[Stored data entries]
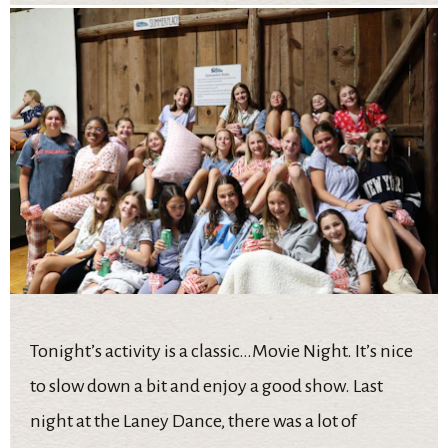
Tonight’s activity is a classic…Movie Night. It’s nice
to slow down a bit and enjoy a good show. Last
night at the Laney Dance, there was a lot of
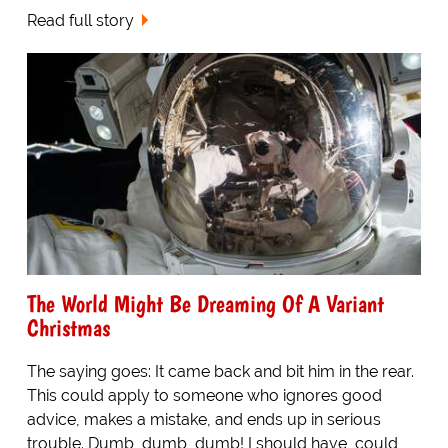
Read full story
The World Might Be Dreaming Of A Variant
Christmas
The saying goes: It came back and bit him in the rear.
This could apply to someone who ignores good
advice, makes a mistake, and ends up in serious
trouble. Dumb, dumb, dumb! I should have, could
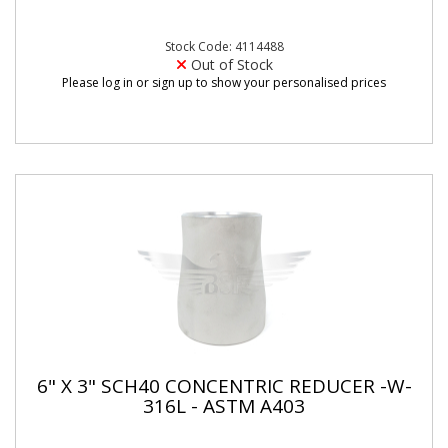
Stock Code: 4114488
Out of Stock
Please log in or sign up to show your personalised prices
6" X 3" SCH40 CONCENTRIC REDUCER -W-
316L - ASTM A403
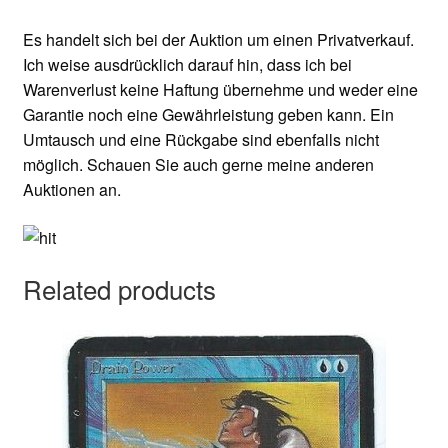
Es handelt sich bei der Auktion um einen Privatverkauf.
Ich weise ausdrücklich darauf hin, dass ich bei
Warenverlust keine Haftung übernehme und weder eine
Garantie noch eine Gewährleistung geben kann. Ein
Umtausch und eine Rückgabe sind ebenfalls nicht
möglich. Schauen Sie auch gerne meine anderen
Auktionen an.
Related products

> **What the exercise asks**
Reproduce all of the lines above word for word, leaving out the pictures.

> **Task result**
Tonight’s activity is a classic…Movie Night. It’s nice
to slow down a bit and enjoy a good show. Last
night at the Laney Dance, there was a lot of
Read full story
The World Might Be Dreaming Of A Variant
Christmas
The saying goes: It came back and bit him in the rear.
This could apply to someone who ignores good
advice, makes a mistake, and ends up in serious
trouble. Dumb, dumb, dumb! I should have, could
Stock Code: 4114488
Out of Stock
Please log in or sign up to show your personalised prices
6" X 3" SCH40 CONCENTRIC REDUCER -W-
316L - ASTM A403
Es handelt sich bei der Auktion um einen Privatverkauf.
Ich weise ausdrücklich darauf hin, dass ich bei
Warenverlust keine Haftung übernehme und weder eine
Garantie noch eine Gewährleistung geben kann. Ein
Umtausch und eine Rückgabe sind ebenfalls nicht
möglich. Schauen Sie auch gerne meine anderen
Auktionen an.
Related products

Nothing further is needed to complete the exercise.